# A rescue/relocate with ATTITUDE



## longqi (Nov 26, 2011)

Facebook

Not supposed to live in Bali
Had no idea what it was as never seen one this colour before
elaphe radiata

Absolutely full on attitude


----------



## Herpaderpa (Nov 26, 2011)

Its really pretty!


----------



## pyrodarknessanny (Nov 26, 2011)

kinda looks like a moray eel 
impressive display its putting on too


----------



## Bandit05 (Nov 26, 2011)

Your idea of cute and mine are miles apart, very impressive though


----------



## Darlyn (Nov 26, 2011)

Hi there Longqi!

Interesting pics.
New guest of yours?
Where will you relocate this one?


----------



## longqi (Nov 26, 2011)

We have no idea yet
Extremely agitated and active
Have put it in a dark bag in a viv because it was going crazy
Trying to find out if it could be local
Otherwise its from North Sulawesi where that colour variant is known
Maybe came as a youngster in a banana bunch

If its not local will give it to a reptile park
If it could be local then another trip to West Bali national park
Just dropped 2 cobras there this morning


----------



## Trench (Nov 26, 2011)

I know a guy with the same name as you 
nice snake though


----------



## longqi (Dec 5, 2011)

Here is a very fitting climax
Found out that that variant can be local
So hopped on the bike to release it
Bali cops dont get paid much
So they like spotting Bules on bikes
Pulled me over right near where I was going to release it
Ive got an Indo licence so couldnt get me
Demanded to know what in the bag
I say 'Ular [snake in Bahasa]"
He doesnt believe me
Demands I open my rucksack

I have never seen a cop disappear so fast


----------



## Justdragons (Dec 5, 2011)

hahah i must remember that trick next time i get pulled over for exaust to loud....
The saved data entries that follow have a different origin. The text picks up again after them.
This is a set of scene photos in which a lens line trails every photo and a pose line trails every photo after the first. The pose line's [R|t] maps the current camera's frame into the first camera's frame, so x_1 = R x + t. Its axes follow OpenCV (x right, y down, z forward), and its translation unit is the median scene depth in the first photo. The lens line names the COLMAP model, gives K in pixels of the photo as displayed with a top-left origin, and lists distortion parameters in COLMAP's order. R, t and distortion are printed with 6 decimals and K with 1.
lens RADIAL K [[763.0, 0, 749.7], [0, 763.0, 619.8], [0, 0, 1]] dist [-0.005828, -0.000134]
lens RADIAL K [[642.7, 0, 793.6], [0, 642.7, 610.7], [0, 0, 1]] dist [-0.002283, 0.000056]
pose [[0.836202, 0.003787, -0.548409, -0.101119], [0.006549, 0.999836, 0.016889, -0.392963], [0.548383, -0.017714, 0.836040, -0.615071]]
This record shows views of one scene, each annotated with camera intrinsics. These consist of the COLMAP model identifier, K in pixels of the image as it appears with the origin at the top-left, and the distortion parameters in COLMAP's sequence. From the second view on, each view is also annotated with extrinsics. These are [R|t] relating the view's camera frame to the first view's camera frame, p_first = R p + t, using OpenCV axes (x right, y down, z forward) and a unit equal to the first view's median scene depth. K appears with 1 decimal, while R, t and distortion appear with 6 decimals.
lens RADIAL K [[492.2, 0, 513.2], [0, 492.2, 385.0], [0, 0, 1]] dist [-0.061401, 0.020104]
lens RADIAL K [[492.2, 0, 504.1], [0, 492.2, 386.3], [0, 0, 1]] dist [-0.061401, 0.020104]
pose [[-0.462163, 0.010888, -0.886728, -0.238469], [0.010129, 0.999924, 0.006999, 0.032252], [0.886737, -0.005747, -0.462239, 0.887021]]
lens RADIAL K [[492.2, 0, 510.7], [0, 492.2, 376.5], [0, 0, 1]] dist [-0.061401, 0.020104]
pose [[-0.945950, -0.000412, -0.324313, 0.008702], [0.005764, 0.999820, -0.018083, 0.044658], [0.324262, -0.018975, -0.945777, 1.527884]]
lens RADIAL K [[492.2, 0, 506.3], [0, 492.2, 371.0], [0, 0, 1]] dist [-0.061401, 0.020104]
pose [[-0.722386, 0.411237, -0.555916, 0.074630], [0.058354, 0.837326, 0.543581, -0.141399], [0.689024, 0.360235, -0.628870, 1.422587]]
"excuse me officer please look in this bag", bam and the cop is gone. lol


----------



## solar 17 (Dec 5, 2011)

ok, l am going to put my hand up, EXACTLY what is it(common name over there) and local ?????
........solar 17 {Baden}


----------



## Poggle (Dec 5, 2011)

was surprised noone asked this yet


----------



## longqi (Dec 5, 2011)

we call it several local names depending on local area
Ular Sapi is most common

Elaphe Radiata is one scientific name
Coelognathus radiata is same snake
Copperhead Racer is European nameI think
Usually green with lots of red
The throat blows up just like common tree snakes when it is a bit unhappy
little bit heavier build than Common Tree Snake but similar in speed and agility

This one was very unusually coloured
Photos were pretty close to reality
Very tempted to keep it and may have done so if it was a young one
But maybe will see it again living free


----------



## miss2 (Dec 5, 2011)

are you able to put up a pic not from fb? i cant see it


----------



## Tassie97 (Dec 5, 2011)

miss2 said:


> are you able to put up a pic not from fb? i cant see it


same!


----------



## longqi (Dec 5, 2011)

Sorry
Cant post pics here now
Dont use photothingywhatsit


----------



## vampstorso (Dec 5, 2011)

pyrodarknessanny said:


> kinda looks like a moray eel




And for this very reason I must say....I lovvvve it!


----------